[Dataset entries]
....................

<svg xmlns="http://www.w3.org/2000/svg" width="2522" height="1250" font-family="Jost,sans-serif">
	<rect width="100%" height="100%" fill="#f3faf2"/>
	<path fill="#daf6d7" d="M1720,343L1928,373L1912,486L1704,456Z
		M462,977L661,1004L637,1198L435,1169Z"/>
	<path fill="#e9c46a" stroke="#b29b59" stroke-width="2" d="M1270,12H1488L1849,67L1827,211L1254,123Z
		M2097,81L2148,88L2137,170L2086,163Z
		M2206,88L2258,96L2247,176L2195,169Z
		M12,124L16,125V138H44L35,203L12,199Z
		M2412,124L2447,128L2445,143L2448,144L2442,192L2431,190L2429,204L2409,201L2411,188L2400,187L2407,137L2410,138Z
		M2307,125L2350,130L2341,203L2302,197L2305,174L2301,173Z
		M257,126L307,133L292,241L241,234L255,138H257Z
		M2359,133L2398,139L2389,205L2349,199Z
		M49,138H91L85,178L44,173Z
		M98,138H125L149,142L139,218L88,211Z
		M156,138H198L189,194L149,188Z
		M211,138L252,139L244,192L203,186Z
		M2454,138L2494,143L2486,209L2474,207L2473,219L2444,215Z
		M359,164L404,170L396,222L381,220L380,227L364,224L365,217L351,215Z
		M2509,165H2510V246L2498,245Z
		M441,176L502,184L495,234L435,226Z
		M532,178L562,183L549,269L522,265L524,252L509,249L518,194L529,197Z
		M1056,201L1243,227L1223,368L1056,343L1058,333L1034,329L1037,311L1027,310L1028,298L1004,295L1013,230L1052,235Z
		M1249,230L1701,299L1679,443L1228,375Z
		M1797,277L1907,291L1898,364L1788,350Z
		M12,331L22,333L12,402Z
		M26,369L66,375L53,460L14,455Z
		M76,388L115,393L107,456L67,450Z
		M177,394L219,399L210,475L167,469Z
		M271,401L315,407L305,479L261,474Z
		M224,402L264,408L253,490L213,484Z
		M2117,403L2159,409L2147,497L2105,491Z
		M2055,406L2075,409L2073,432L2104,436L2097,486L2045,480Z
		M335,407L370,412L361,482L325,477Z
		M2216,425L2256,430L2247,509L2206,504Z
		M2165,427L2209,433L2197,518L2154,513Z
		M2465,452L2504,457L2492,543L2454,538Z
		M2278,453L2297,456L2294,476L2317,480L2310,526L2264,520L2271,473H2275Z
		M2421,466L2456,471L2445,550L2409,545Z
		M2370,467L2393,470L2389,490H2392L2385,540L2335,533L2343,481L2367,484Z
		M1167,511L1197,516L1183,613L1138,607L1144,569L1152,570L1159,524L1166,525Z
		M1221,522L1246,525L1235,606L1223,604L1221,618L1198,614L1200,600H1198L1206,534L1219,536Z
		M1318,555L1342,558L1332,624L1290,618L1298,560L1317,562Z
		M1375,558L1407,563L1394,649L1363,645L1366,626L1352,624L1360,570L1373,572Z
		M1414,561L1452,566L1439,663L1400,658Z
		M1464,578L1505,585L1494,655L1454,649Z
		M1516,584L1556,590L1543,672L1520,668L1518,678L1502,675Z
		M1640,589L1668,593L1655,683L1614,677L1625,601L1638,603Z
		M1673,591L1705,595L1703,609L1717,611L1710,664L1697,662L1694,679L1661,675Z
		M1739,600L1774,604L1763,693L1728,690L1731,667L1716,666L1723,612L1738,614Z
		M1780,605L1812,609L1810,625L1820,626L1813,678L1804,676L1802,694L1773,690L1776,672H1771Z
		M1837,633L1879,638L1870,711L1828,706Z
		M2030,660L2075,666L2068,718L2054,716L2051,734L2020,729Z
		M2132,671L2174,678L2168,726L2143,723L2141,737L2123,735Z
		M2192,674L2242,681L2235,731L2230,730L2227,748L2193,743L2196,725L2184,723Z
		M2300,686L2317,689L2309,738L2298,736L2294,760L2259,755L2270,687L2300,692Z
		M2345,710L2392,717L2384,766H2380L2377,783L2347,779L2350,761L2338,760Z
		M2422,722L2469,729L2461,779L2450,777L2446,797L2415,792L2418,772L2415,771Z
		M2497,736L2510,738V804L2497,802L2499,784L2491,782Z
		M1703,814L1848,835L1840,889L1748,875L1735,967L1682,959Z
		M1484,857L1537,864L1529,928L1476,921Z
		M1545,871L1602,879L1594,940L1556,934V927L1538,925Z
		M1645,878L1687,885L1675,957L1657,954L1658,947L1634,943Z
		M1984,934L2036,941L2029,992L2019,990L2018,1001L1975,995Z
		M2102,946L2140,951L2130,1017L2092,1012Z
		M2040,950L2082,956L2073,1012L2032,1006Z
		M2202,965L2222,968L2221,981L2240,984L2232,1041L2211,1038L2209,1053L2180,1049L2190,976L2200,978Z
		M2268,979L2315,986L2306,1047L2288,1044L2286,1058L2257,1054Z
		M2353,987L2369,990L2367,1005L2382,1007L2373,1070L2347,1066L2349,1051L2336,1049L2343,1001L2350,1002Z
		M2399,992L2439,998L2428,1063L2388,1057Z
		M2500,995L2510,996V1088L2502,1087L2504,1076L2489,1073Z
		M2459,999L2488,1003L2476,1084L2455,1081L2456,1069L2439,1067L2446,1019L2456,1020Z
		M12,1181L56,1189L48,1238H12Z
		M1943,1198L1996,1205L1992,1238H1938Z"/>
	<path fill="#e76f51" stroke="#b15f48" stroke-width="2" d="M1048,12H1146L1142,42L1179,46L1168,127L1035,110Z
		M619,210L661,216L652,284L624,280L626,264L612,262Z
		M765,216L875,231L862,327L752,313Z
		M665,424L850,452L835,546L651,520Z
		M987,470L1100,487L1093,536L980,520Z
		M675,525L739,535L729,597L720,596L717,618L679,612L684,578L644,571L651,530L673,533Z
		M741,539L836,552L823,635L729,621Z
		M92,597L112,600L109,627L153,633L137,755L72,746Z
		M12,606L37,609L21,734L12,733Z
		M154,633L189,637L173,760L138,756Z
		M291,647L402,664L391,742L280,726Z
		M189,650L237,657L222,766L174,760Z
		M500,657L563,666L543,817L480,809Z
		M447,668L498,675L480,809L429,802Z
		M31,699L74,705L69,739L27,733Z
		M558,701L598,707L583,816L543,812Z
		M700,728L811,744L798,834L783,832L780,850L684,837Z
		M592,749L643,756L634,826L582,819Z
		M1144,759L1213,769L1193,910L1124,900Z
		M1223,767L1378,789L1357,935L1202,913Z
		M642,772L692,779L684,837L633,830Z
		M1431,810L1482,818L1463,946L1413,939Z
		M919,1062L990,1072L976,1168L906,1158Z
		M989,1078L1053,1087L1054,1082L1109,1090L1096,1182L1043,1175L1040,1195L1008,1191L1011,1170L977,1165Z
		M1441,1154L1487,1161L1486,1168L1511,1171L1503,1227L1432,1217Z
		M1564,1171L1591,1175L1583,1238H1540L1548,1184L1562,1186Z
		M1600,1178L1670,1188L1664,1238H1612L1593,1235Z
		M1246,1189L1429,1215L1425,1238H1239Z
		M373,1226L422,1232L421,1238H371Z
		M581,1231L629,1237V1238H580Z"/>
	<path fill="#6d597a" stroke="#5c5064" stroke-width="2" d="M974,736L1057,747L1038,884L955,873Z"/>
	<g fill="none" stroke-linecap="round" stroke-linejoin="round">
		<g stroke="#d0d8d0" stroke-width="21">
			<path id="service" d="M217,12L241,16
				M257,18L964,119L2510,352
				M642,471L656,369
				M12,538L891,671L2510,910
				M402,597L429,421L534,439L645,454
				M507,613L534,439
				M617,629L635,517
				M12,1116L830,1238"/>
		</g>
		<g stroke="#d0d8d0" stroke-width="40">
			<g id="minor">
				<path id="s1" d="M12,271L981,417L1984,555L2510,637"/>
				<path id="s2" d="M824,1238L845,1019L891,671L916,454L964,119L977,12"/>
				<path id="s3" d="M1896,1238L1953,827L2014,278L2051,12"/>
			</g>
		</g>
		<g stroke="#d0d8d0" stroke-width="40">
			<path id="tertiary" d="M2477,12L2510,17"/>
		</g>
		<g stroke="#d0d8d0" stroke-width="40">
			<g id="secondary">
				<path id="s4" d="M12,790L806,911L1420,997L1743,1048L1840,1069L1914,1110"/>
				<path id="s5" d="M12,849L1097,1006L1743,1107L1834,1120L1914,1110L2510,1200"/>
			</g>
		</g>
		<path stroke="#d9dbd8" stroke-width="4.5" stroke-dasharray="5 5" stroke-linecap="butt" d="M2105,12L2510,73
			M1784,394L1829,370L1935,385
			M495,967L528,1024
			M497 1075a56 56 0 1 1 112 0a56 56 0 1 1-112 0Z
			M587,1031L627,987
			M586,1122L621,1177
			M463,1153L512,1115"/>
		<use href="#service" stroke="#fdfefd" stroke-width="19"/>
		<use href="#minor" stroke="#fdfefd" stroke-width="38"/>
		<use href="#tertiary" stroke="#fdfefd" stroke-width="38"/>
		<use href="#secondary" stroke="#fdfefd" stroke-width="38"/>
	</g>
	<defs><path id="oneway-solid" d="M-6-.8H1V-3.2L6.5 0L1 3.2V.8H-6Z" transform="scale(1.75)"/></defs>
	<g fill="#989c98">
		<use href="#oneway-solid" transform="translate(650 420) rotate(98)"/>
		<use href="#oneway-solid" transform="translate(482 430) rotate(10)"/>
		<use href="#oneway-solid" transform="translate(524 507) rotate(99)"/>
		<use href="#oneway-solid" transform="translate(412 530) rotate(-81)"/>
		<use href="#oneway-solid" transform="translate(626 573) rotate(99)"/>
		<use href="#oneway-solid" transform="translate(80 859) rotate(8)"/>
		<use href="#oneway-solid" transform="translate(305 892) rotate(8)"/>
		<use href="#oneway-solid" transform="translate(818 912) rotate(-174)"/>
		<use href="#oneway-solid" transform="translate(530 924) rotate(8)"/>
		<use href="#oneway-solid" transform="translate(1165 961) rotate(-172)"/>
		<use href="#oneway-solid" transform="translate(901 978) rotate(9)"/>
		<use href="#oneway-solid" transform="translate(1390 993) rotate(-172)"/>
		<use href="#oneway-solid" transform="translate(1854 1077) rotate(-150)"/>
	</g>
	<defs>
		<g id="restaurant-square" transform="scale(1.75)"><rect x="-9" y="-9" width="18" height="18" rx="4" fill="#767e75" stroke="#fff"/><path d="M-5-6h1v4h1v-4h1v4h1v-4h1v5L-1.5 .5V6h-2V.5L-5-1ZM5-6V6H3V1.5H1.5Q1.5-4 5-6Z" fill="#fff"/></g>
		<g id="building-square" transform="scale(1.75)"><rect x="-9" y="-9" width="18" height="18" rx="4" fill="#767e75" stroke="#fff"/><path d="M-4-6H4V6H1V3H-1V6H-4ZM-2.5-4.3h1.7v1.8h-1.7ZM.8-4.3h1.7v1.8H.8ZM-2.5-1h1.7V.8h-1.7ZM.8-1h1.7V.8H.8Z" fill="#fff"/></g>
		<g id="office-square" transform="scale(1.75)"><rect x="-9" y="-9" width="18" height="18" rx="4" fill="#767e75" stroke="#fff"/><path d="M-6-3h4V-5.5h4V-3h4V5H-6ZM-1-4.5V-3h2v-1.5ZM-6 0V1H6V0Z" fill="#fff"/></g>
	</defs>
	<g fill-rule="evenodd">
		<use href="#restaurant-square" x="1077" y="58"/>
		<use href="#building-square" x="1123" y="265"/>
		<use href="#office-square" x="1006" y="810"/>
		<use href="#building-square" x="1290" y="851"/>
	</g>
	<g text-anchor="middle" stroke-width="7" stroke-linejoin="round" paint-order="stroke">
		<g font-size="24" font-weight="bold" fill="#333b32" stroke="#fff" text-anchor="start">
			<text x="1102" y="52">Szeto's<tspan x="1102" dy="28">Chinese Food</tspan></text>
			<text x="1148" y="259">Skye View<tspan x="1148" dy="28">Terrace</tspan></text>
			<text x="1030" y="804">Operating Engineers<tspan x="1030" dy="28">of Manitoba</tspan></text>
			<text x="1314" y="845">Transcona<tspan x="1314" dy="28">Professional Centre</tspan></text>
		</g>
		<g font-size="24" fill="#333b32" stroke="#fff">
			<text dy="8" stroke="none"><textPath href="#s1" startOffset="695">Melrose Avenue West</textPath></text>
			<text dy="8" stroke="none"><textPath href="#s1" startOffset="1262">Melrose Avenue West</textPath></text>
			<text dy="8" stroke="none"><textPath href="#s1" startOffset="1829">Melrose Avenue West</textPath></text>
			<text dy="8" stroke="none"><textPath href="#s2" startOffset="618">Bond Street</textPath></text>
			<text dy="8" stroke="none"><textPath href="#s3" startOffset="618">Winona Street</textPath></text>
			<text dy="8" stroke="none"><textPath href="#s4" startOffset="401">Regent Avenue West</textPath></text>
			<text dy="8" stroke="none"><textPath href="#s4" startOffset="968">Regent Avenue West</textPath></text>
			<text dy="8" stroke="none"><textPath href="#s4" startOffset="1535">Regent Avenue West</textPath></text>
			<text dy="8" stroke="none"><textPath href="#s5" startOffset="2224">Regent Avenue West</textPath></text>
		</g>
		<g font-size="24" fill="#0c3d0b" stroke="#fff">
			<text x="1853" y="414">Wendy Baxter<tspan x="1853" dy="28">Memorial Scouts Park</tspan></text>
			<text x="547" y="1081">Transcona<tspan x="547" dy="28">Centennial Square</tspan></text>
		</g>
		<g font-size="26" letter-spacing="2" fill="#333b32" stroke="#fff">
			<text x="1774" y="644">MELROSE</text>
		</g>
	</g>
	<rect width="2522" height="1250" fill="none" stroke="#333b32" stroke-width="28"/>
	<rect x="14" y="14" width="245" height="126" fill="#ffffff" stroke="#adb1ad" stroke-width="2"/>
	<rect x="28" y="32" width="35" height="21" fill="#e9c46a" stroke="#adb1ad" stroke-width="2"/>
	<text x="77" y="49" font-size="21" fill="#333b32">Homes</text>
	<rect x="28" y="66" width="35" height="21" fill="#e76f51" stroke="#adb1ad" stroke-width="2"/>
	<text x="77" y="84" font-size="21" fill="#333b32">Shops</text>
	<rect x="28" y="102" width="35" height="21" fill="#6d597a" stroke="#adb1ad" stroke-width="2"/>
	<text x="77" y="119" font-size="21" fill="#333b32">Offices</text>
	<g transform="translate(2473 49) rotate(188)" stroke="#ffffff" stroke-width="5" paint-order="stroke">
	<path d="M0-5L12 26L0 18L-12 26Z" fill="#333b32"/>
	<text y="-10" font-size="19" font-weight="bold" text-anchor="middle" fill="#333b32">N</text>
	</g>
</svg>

....................

# PROBLEM TO SOLVE
Lines with the word "linejoin": copy each one from the data above.

# RESULT OF THE EXERCISE
	<g fill="none" stroke-linecap="round" stroke-linejoin="round">
	<g text-anchor="middle" stroke-width="7" stroke-linejoin="round" paint-order="stroke">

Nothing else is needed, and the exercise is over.